**WHAT YOU SHOULD DO**:
Using the data beneath this instruction, retype only the lines from the one that contains "left front paw: (197, 294)" down to the one that contains "right hip: (437, 241)", both included, exactly as they appear.

[Opening SOURCE MATERIAL section]

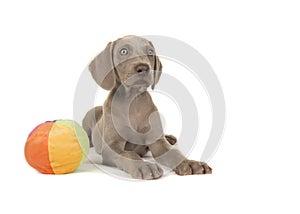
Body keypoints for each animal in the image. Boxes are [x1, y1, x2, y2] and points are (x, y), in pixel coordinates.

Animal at [83, 35, 212, 179]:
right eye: (123, 51)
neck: (133, 102)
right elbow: (129, 154)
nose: (143, 68)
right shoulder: (112, 147)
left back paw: (170, 138)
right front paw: (144, 166)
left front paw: (190, 163)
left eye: (150, 52)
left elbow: (174, 154)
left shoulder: (158, 143)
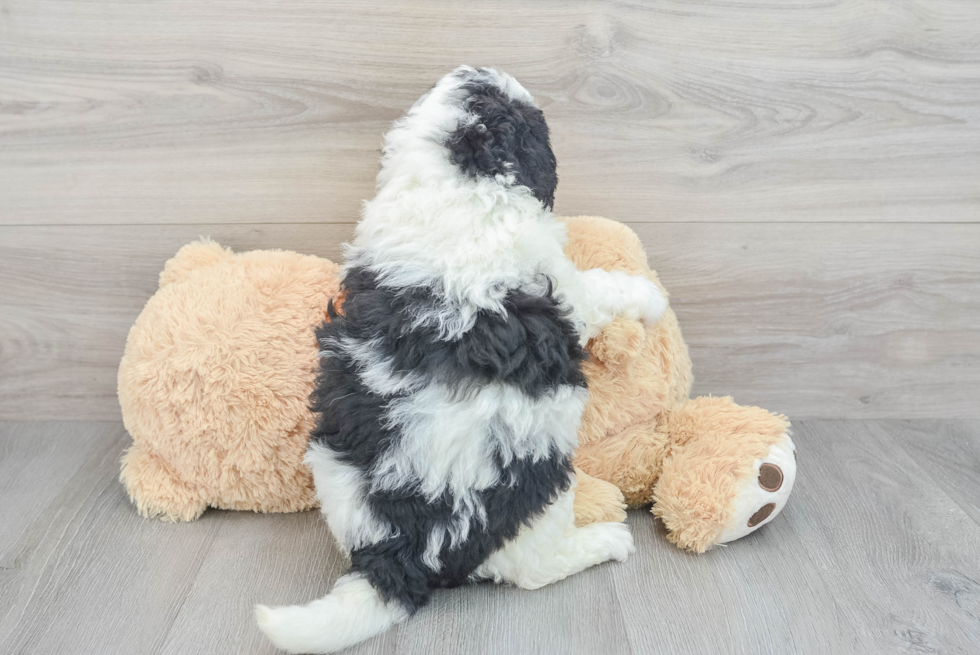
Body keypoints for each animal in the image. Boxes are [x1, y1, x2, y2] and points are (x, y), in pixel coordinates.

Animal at [255, 68, 668, 655]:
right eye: (523, 117)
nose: (489, 70)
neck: (457, 178)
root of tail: (396, 554)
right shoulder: (562, 286)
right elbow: (600, 288)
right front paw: (649, 296)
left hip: (335, 472)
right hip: (538, 491)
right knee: (533, 569)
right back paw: (604, 539)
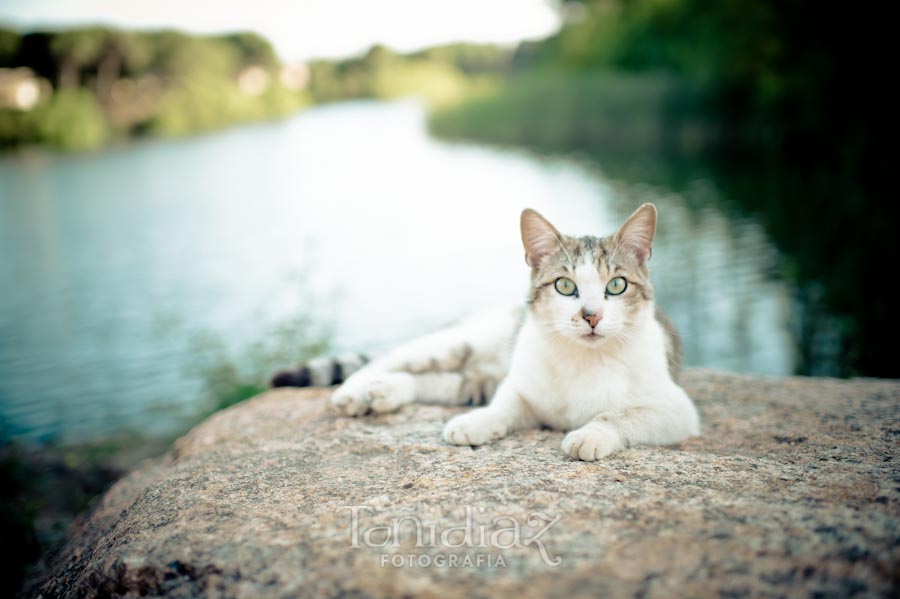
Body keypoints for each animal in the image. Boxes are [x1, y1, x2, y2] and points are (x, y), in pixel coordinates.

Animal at [272, 204, 696, 462]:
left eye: (617, 286)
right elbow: (503, 406)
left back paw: (385, 394)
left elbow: (622, 414)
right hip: (455, 343)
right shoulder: (520, 387)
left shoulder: (677, 409)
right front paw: (477, 422)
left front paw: (591, 434)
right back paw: (355, 393)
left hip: (472, 378)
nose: (591, 316)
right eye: (564, 286)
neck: (584, 359)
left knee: (440, 383)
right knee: (387, 360)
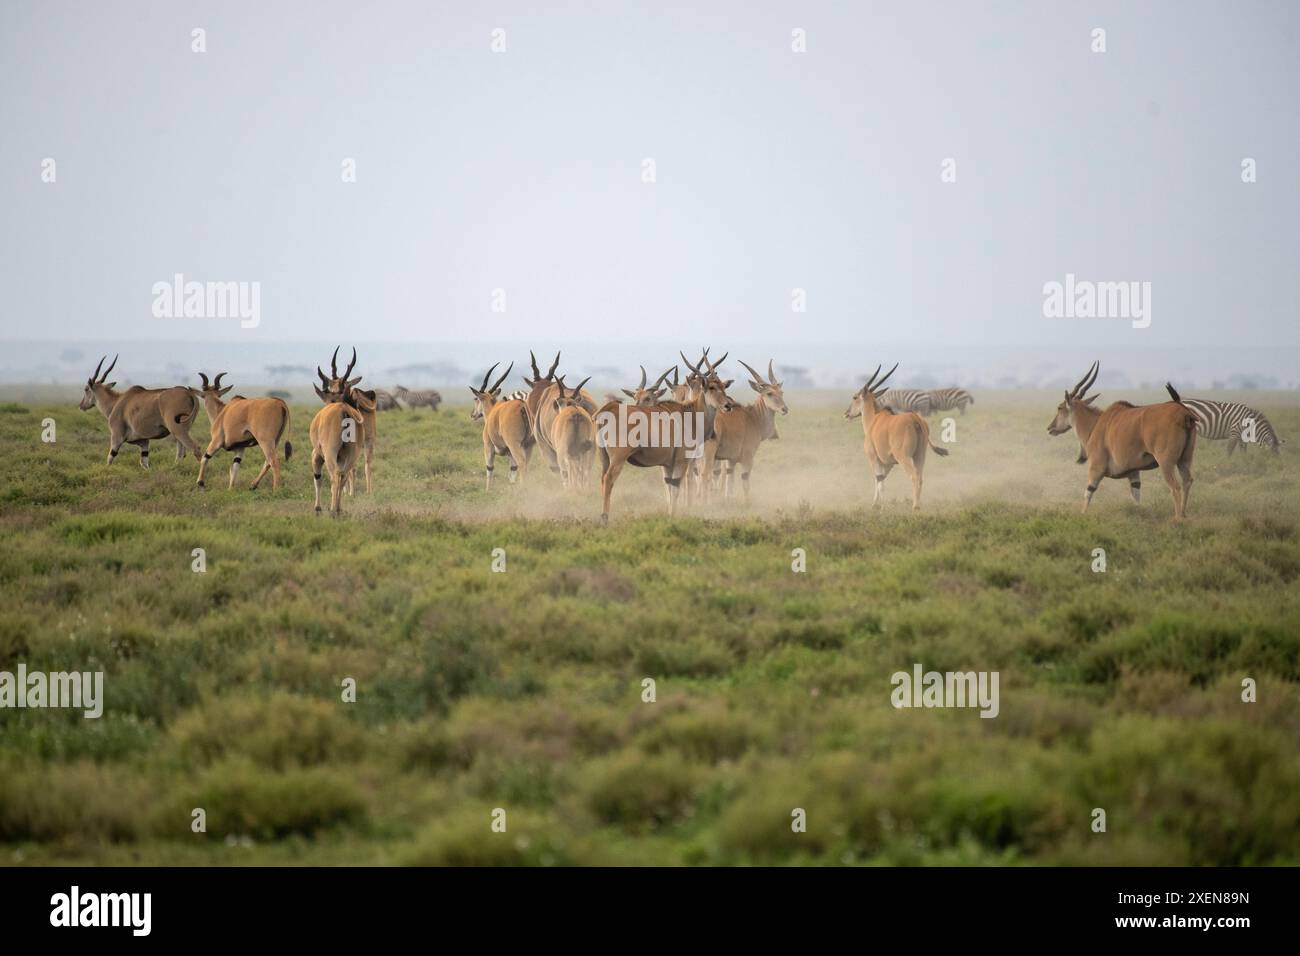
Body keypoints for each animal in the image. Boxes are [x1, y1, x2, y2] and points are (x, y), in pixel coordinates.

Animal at [470, 361, 530, 489]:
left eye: (476, 398)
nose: (473, 414)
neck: (494, 410)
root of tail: (521, 406)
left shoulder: (488, 447)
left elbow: (489, 469)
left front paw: (488, 490)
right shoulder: (510, 454)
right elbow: (512, 471)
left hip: (515, 445)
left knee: (522, 463)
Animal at [595, 348, 738, 522]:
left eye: (724, 387)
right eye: (710, 387)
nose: (728, 405)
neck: (690, 414)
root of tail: (607, 410)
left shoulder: (667, 465)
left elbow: (669, 487)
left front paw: (669, 514)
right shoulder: (681, 461)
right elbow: (675, 489)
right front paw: (673, 516)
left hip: (604, 458)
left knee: (602, 479)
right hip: (618, 458)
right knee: (608, 479)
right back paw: (604, 518)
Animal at [707, 358, 785, 504]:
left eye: (781, 392)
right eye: (769, 393)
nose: (785, 409)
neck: (752, 417)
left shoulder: (730, 460)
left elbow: (729, 484)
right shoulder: (747, 458)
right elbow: (744, 480)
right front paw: (746, 502)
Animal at [837, 361, 951, 512]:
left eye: (855, 397)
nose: (847, 413)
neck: (874, 419)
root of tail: (915, 419)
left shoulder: (874, 458)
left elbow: (879, 480)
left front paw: (880, 507)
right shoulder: (888, 463)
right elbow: (881, 480)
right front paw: (876, 505)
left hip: (904, 457)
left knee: (914, 476)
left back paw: (915, 506)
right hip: (919, 456)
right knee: (920, 477)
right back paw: (919, 504)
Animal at [1045, 361, 1196, 520]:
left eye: (1060, 407)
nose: (1050, 427)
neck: (1095, 424)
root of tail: (1184, 414)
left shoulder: (1096, 468)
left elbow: (1088, 493)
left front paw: (1082, 516)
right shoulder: (1133, 473)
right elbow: (1136, 498)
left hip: (1166, 463)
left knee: (1175, 486)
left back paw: (1178, 519)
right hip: (1184, 460)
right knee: (1187, 482)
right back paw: (1184, 515)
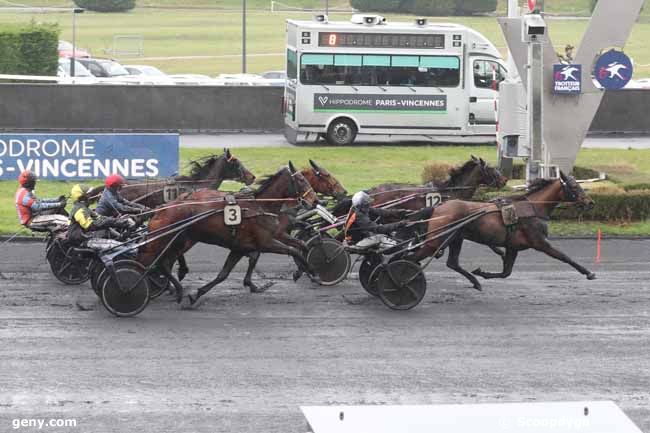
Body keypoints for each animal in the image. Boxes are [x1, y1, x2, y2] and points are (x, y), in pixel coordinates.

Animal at [138, 162, 318, 304]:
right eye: (301, 180)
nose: (315, 201)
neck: (260, 207)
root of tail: (162, 209)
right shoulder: (266, 242)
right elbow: (293, 250)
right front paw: (312, 272)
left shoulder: (241, 246)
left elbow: (223, 274)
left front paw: (197, 294)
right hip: (167, 241)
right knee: (154, 263)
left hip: (178, 241)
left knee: (163, 264)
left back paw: (178, 289)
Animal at [408, 172, 596, 290]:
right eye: (574, 187)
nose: (590, 202)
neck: (533, 208)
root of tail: (438, 207)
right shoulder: (540, 242)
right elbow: (565, 257)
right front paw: (588, 273)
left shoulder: (513, 246)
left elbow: (506, 272)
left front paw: (482, 273)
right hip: (437, 241)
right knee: (412, 258)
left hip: (455, 238)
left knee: (452, 263)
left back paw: (475, 282)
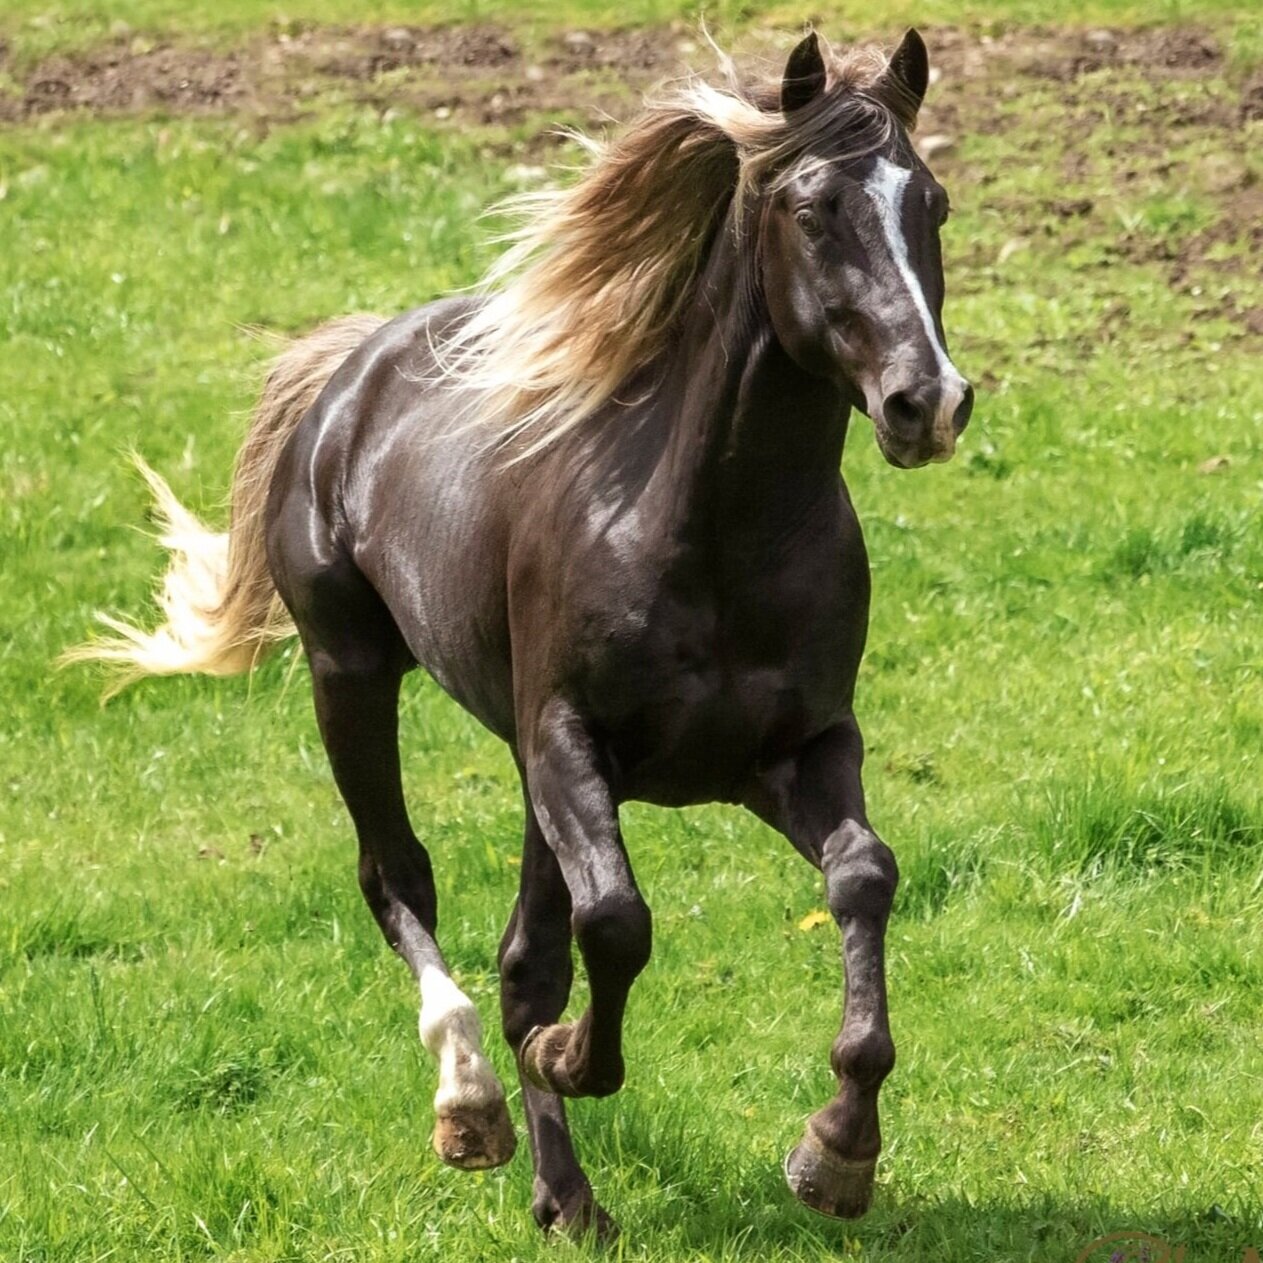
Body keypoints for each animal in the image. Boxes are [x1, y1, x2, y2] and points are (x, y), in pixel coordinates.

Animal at [69, 24, 969, 1237]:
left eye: (933, 204)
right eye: (814, 206)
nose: (929, 403)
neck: (711, 531)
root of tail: (352, 366)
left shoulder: (797, 750)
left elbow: (862, 876)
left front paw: (835, 1153)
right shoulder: (569, 740)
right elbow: (619, 925)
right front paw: (567, 1059)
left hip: (528, 769)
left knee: (524, 951)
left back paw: (565, 1194)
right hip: (353, 674)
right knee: (400, 880)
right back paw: (474, 1109)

[Closing SOURCE MATERIAL section]

**SOLVED EXERCISE**:
left front paw: (197, 294)
right hip: (167, 241)
right knee: (154, 263)
left hip: (178, 241)
left knee: (163, 264)
left back paw: (178, 289)
Animal at [408, 172, 596, 290]:
right eye: (574, 187)
nose: (590, 202)
neck: (533, 208)
root of tail: (438, 207)
right shoulder: (540, 242)
right elbow: (565, 257)
right front paw: (588, 273)
left shoulder: (513, 246)
left elbow: (506, 272)
left front paw: (482, 273)
right hip: (437, 241)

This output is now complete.